This is my second essay from my Psychology of Modern Buddhism course. It’s a less fun read, but I’m proud of it and it has some relevance to the discussion I post.
- Does modern science lend support to the logic behind Buddhist meditation practice?
- Does modern science lend support to the moral validity of Buddhism?
The Western World Validates the East
Modern science supports both the logical and moral validity of Buddhism and its mediation practice. Scientific support comes from the modular theory of the mind, and the moral validity comes from the Buddhist meditative ability to affect these modules.
An element of Buddhism that supports general morality is the idea that we are formless. There is no self that ends with the physical body that houses our thoughts and biases. If we are connected to all things, we will not want to inflict harm on other things. This is supported by science.
Psychologist Paul Bloom wrote in his book, How Pleasure Works, “Pleasure is affected by deeper factors, including what the person thinks about the true essence of what he is getting pleasure from.” We give essence to things to differentiate them. We give essence to groups, people, and things. Buddhism promotes morality by removing this essence, this judgement, to be more objective and to eliminate expectations.
When we assign an essence to a person or thing we attribute, at best, a pleasure to it (at worst, a hatred or displeasure). When we assign qualities, we set ourselves up for either disappointment if our expectations are not met or diminished pleasure if our expectations are met.
We heard in the lecture that temptation becomes harder and harder to reject with consumption, as gratification is a reward for success. These pleasure-seeking modules evolved to be a part of our psychology, and they are rewarded and are then more likely to be chosen next time – unless we do something about it. If we refuse to give essence to a person or group or thing, we can be objective about it, or her, or them, and we can simply enjoy the world as it is. There are no expectations that can lead to disappointment, and there are no pleasures we will attach ourselves to for diminished experience.
When we reject the self, we see harm to others as harm to “me” because there is no more me, there is just everything. Rejecting this self goes against natural selection because natural selection is out for our self-interest (survival and replication, not happiness). This rejection of the self is congruent with experiences of “enlightenment” which brings individuals closer to the reality of mind and closer to moral truth because there is a distance from feelings that contain self-serving judgments about the world. This distance eliminates bias and brings us closer to objective truth.
We can reject the self and refuse to give essence to ourselves or others through meditation.
One of the core elements of Buddhism is mindfulness, which is use of the mind for ulterior needs – not selfish. We practice mindfulness through meditation. If we are mindful of our feelings, we can control our thoughts. If we can control our thoughts, we can control our behavior by choosing to empower modules that we want, not just modules that would otherwise naturally appeal to us in our former emotional state. Science supports this, and we see evidence in the modular theory of the mind and the implications of the modular theory.
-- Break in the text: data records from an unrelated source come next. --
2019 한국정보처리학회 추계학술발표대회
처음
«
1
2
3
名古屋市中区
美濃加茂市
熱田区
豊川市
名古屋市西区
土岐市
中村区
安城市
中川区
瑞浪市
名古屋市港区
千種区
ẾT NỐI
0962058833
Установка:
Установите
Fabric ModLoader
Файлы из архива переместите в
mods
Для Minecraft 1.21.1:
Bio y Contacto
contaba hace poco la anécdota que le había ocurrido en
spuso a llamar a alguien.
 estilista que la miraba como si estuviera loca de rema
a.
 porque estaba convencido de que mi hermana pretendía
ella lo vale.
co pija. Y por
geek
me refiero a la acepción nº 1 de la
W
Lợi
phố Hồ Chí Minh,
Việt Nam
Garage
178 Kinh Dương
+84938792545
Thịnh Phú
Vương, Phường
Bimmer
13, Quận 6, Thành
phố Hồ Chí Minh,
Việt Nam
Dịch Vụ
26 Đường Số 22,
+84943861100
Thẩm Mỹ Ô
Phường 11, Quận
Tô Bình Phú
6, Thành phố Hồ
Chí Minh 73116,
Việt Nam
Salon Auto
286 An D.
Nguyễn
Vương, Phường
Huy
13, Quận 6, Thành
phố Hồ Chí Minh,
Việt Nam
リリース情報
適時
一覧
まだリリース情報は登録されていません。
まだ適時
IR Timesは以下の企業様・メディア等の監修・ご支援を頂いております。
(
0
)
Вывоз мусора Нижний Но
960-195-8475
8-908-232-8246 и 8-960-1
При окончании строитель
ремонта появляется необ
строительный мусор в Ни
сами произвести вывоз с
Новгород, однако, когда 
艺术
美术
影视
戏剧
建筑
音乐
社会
In Rational Animal, Douglas Kendrick claims we are under influence of seven modules – sub-selves. These are sub-selves because the different modules compete for attention. The winning module is awarded based on its ability to convince the brain that the module has made the best decision. The winning module becomes our sense of self. The problem is the winning module can be biased by previous victories (being selected) or other biases inherent with natural selection (such as tribal feelings to an in-group).
By focusing on something, you overcome modules competing for different views. If we focus on mindfulness, we can control our feelings because we are controlling the self that dictates our behavior. In the lecture, Robert Wright said that meditation is used to become mindful of our behavior, so that we can act in ways that are against natural selection. From this mindfulness, we can choose to reject the self, and to behave morally.
A possible issue with this explanation is that few people have achieved the enlightened state sought after. In the cases of people that claim to have achieved enlightenment, there is no technology to prove they have, and data points are largely experiential.
In conclusion, modern science lends support to both the moral validity of Buddhism and to its meditation practice. By being mindful of feelings, thoughts can be controlled. By controlling thoughts, behavior can be controlled. When behavior is controlled, happiness is controlled, and more power can be exerted in our world – hopefully for good. While much of the results that support this are experiential, modern science does support the theory that supports the results.